» **Exercise description**
Below are some records; output exactly the lines from the line with "#8d765c; stroke-width: 10" to the line with "M 159,919 C", both ends kept, and nothing more.

[Dataset entries]
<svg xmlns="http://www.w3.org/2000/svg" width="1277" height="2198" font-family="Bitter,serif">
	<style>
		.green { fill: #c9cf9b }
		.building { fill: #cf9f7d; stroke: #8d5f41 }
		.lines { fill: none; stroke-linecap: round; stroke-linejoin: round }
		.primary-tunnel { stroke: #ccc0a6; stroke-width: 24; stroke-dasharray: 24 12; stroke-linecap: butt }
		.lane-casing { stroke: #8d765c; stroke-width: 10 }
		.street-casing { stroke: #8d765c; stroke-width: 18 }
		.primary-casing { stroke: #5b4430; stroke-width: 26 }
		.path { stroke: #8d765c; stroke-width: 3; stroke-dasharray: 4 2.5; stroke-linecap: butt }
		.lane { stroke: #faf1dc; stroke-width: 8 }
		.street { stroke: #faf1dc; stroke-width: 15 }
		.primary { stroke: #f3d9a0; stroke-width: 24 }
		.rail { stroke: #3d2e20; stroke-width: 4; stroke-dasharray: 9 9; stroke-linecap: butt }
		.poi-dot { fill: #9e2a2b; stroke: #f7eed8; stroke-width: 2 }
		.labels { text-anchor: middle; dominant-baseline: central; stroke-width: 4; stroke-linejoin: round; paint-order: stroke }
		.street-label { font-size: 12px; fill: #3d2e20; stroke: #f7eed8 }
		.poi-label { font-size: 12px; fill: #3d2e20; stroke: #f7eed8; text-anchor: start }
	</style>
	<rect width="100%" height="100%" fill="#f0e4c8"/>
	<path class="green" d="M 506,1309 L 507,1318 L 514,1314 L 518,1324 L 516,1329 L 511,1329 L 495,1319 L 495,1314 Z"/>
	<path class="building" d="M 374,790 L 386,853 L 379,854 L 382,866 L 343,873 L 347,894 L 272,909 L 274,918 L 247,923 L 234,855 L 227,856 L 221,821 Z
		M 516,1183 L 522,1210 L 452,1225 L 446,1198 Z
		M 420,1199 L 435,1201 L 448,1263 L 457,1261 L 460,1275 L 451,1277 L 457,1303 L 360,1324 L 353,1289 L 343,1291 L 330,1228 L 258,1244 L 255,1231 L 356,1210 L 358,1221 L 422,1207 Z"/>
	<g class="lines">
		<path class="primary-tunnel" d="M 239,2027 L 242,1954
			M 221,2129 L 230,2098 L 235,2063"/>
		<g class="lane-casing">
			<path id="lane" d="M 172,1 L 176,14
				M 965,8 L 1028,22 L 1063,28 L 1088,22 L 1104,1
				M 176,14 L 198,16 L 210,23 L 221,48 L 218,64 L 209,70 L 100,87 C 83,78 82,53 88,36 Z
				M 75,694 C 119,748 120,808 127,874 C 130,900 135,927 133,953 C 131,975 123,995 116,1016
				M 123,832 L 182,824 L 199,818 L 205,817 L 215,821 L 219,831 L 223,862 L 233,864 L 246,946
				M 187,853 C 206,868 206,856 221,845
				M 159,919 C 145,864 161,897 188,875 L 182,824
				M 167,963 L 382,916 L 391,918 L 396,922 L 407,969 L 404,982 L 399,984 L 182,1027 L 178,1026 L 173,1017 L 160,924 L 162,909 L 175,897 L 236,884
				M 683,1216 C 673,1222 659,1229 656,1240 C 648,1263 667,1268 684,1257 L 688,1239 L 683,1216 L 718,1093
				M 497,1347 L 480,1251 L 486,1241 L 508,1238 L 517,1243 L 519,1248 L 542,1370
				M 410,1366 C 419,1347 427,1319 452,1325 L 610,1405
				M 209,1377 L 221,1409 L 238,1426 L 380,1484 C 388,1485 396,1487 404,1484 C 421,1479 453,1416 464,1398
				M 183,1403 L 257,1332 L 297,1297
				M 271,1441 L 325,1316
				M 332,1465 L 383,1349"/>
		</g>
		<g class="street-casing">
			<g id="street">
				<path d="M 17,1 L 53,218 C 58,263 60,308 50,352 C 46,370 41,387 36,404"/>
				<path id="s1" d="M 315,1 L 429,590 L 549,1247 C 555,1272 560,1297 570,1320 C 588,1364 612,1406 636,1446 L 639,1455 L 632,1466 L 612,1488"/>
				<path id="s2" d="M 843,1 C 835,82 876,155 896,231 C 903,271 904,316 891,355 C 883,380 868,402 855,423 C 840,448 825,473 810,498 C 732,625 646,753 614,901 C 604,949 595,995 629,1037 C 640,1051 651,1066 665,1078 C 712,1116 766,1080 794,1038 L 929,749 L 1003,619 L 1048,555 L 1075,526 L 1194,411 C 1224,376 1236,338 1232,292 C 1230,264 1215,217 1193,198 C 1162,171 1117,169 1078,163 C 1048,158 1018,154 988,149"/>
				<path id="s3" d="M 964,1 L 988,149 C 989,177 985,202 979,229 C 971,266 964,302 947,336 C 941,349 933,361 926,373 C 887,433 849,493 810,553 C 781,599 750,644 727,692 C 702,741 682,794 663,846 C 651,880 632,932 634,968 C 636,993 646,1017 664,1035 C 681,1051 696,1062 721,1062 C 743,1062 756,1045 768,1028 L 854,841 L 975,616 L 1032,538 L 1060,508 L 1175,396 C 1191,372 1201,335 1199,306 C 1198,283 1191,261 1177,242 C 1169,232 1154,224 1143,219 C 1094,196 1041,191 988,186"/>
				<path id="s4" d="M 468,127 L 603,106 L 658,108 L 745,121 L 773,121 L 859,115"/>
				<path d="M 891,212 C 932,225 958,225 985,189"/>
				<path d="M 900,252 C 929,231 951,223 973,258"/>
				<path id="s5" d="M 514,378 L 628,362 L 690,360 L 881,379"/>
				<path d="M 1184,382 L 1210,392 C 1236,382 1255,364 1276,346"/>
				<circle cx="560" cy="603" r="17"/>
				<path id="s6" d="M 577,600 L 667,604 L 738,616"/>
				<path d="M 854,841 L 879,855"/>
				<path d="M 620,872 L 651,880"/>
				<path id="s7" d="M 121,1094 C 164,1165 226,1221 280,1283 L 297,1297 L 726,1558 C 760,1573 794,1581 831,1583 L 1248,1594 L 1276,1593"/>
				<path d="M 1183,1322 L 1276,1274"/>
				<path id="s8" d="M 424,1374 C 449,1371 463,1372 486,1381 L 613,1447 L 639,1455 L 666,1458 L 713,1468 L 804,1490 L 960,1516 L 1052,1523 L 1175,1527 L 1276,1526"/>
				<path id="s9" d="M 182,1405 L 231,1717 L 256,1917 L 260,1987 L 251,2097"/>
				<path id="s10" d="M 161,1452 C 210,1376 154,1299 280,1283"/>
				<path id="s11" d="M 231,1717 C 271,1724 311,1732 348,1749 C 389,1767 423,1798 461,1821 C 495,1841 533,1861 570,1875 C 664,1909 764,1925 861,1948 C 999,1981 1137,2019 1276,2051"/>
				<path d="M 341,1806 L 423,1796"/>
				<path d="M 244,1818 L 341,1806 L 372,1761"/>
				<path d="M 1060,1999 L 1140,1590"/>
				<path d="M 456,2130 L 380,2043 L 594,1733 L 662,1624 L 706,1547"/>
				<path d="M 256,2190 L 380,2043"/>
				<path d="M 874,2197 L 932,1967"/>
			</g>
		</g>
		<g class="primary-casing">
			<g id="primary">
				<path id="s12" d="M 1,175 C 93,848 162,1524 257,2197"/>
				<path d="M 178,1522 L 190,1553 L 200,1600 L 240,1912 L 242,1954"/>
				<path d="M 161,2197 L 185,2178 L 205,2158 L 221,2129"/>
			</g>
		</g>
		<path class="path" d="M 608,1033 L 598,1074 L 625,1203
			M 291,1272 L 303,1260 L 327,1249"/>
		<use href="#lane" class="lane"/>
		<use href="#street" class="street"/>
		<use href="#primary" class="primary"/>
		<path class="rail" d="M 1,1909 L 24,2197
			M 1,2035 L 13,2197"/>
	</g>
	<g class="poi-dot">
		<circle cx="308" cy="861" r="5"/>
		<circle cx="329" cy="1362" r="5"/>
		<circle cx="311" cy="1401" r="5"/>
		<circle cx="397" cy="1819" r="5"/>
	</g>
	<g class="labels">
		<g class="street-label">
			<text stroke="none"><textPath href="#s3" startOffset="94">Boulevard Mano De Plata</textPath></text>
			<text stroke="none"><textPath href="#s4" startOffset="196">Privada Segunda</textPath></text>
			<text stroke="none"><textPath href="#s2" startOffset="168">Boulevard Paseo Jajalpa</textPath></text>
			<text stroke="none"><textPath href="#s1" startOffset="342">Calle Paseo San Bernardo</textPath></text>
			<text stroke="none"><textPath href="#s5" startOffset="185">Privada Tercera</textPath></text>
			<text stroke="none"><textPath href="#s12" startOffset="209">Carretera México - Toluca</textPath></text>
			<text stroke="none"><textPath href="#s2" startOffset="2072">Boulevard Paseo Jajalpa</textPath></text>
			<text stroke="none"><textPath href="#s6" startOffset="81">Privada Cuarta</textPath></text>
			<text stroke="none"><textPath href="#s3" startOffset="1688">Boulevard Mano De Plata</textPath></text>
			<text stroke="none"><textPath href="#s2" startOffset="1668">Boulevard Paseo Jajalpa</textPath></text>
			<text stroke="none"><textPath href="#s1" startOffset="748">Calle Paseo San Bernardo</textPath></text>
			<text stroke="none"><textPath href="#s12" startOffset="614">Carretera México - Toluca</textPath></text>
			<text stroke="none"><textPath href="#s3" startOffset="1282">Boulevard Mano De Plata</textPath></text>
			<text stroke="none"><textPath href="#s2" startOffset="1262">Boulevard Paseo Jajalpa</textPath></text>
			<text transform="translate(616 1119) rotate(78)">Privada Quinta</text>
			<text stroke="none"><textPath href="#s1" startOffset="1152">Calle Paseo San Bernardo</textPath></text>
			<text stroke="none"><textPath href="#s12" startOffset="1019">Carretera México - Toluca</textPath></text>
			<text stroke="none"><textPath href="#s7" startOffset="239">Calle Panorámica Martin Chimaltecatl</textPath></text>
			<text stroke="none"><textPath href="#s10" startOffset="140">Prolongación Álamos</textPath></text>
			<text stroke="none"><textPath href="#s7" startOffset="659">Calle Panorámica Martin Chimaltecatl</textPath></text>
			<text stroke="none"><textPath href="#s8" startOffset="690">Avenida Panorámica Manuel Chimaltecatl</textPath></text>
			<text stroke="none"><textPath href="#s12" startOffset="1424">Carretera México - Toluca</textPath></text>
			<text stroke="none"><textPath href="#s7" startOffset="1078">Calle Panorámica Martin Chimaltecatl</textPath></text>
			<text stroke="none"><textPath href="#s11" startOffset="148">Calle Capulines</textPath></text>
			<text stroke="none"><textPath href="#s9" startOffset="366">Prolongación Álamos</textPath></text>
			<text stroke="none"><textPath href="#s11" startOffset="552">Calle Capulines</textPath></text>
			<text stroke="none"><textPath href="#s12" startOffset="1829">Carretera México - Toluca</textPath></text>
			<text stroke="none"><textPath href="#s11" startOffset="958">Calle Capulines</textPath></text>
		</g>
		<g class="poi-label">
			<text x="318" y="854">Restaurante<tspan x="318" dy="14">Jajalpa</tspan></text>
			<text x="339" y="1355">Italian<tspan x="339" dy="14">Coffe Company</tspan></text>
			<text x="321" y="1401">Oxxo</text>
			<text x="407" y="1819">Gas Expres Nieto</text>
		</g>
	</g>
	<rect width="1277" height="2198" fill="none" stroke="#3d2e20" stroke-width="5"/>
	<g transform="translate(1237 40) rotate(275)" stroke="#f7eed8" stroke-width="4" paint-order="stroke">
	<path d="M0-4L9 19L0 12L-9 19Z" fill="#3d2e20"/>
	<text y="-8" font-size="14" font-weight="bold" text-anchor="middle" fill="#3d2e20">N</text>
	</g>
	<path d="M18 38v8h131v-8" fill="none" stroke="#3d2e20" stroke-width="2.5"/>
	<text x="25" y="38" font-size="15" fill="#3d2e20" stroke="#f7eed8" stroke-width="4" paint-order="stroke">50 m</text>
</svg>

» **Task answer**
		.lane-casing { stroke: #8d765c; stroke-width: 10 }
		.street-casing { stroke: #8d765c; stroke-width: 18 }
		.primary-casing { stroke: #5b4430; stroke-width: 26 }
		.path { stroke: #8d765c; stroke-width: 3; stroke-dasharray: 4 2.5; stroke-linecap: butt }
		.lane { stroke: #faf1dc; stroke-width: 8 }
		.street { stroke: #faf1dc; stroke-width: 15 }
		.primary { stroke: #f3d9a0; stroke-width: 24 }
		.rail { stroke: #3d2e20; stroke-width: 4; stroke-dasharray: 9 9; stroke-linecap: butt }
		.poi-dot { fill: #9e2a2b; stroke: #f7eed8; stroke-width: 2 }
		.labels { text-anchor: middle; dominant-baseline: central; stroke-width: 4; stroke-linejoin: round; paint-order: stroke }
		.street-label { font-size: 12px; fill: #3d2e20; stroke: #f7eed8 }
		.poi-label { font-size: 12px; fill: #3d2e20; stroke: #f7eed8; text-anchor: start }
	</style>
	<rect width="100%" height="100%" fill="#f0e4c8"/>
	<path class="green" d="M 506,1309 L 507,1318 L 514,1314 L 518,1324 L 516,1329 L 511,1329 L 495,1319 L 495,1314 Z"/>
	<path class="building" d="M 374,790 L 386,853 L 379,854 L 382,866 L 343,873 L 347,894 L 272,909 L 274,918 L 247,923 L 234,855 L 227,856 L 221,821 Z
		M 516,1183 L 522,1210 L 452,1225 L 446,1198 Z
		M 420,1199 L 435,1201 L 448,1263 L 457,1261 L 460,1275 L 451,1277 L 457,1303 L 360,1324 L 353,1289 L 343,1291 L 330,1228 L 258,1244 L 255,1231 L 356,1210 L 358,1221 L 422,1207 Z"/>
	<g class="lines">
		<path class="primary-tunnel" d="M 239,2027 L 242,1954
			M 221,2129 L 230,2098 L 235,2063"/>
		<g class="lane-casing">
			<path id="lane" d="M 172,1 L 176,14
				M 965,8 L 1028,22 L 1063,28 L 1088,22 L 1104,1
				M 176,14 L 198,16 L 210,23 L 221,48 L 218,64 L 209,70 L 100,87 C 83,78 82,53 88,36 Z
				M 75,694 C 119,748 120,808 127,874 C 130,900 135,927 133,953 C 131,975 123,995 116,1016
				M 123,832 L 182,824 L 199,818 L 205,817 L 215,821 L 219,831 L 223,862 L 233,864 L 246,946
				M 187,853 C 206,868 206,856 221,845
				M 159,919 C 145,864 161,897 188,875 L 182,824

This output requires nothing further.